Ao amanhecer, Bai Ruoyue levou Zhou Qing consigo, saindo do pavilhão para visitar a mestra que na noite anterior não aparecera.

— Não estamos indo à sede da vila, certo? — Zhou Qing percebeu a mudança de direção.

— Ela mora em outro lugar, apenas me siga. Acha que vou te vender? — respondeu Bai Ruoyue, divertida.

Difícil dizer...

Virando à esquerda e à direita, Bai Ruoyue conduziu Zhou Qing até uma área isolada no leste da vila.

Lá, existia um pequeno bosque de pessegueiros, sem casas por perto.

— Como nunca soube que havia um bosque de pessegueiros dentro da vila de Nuvem Negra? — Zhou Qing estranhou.

— Você nunca pôde se aproximar daqui antes — Bai Ruoyue respondeu, sorrindo.

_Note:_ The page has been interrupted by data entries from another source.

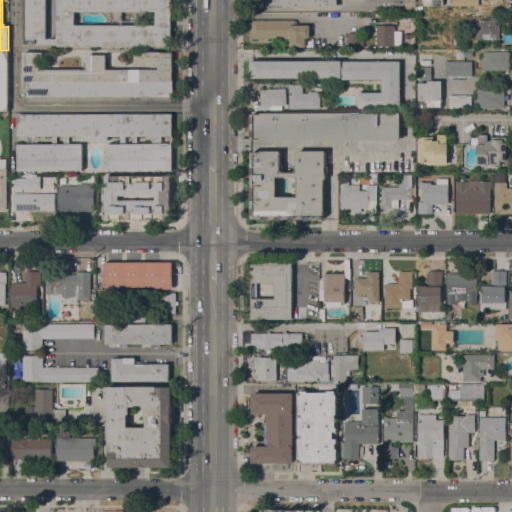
[(28,38),(28,41),(24,41),(24,0),(46,0),(46,38),(35,38),(28,38)]
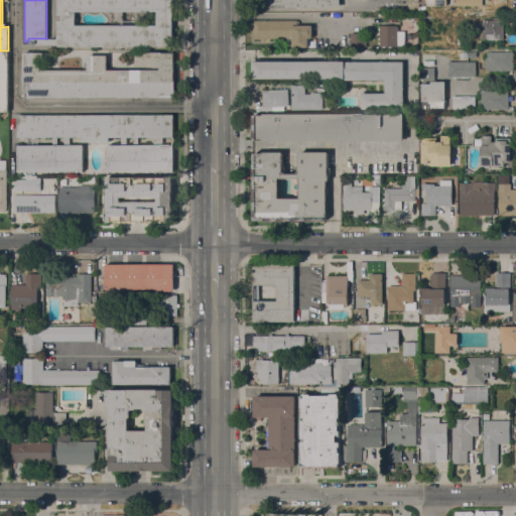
[(169,47),(169,46),(58,46),(58,44),(58,38),(58,20),(61,20),(61,15),(58,15),(58,0),(173,0),(173,11),(174,12),(174,14),(175,19),(174,21),(173,25),(173,47),(169,47)]
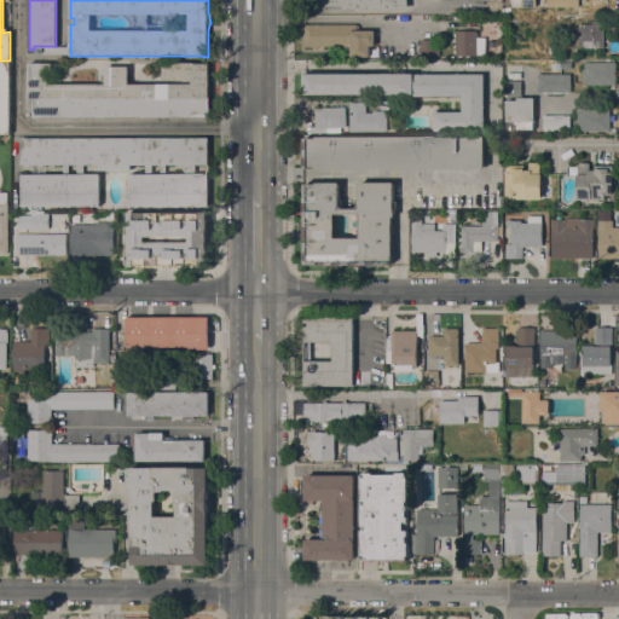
[(584,47),(578,47),(578,27),(584,27),(584,24),(593,24),(593,21),(603,21),(603,24),(605,24),(605,47),(584,47)]
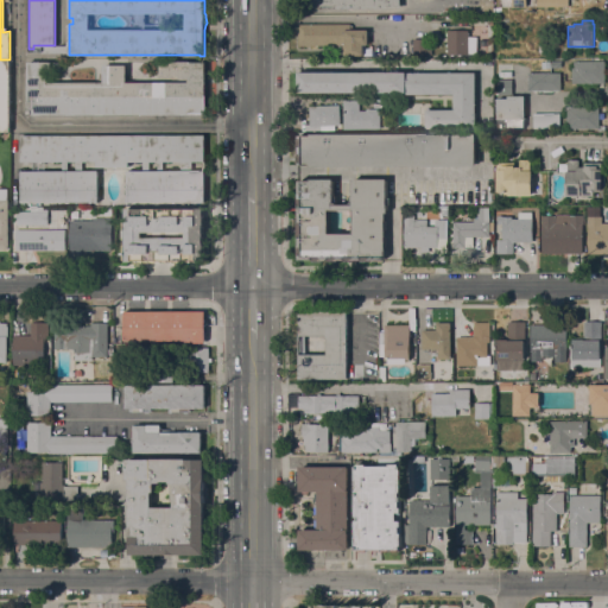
[(350,24),(350,25),(353,25),(353,27),(350,27),(350,30),(368,30),(368,45),(366,45),(366,51),(363,51),(363,56),(344,56),(344,48),(343,48),(343,45),(310,45),(310,46),(306,46),(306,45),(299,45),(298,24),(350,24)]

Malditos filhos de guerreiros...

Ao entrarem no bosque, as flores de pessegueiro estavam exuberantes. Cruzaram o caminho florido até que, no mais profundo, surgiu diante de Zhou Qing um pavilhão de três andares.

À frente, flores raras e preciosas decoravam o jardim.

Uma mulher de vestido negro, madura, bela, de figura e aura excepcionais, curvava-se regando as flores.

Bai Ruoyue também era bela, não inferior em aparência, mas diante daquela mulher madura...

A juventude de dezoito anos perdia feio.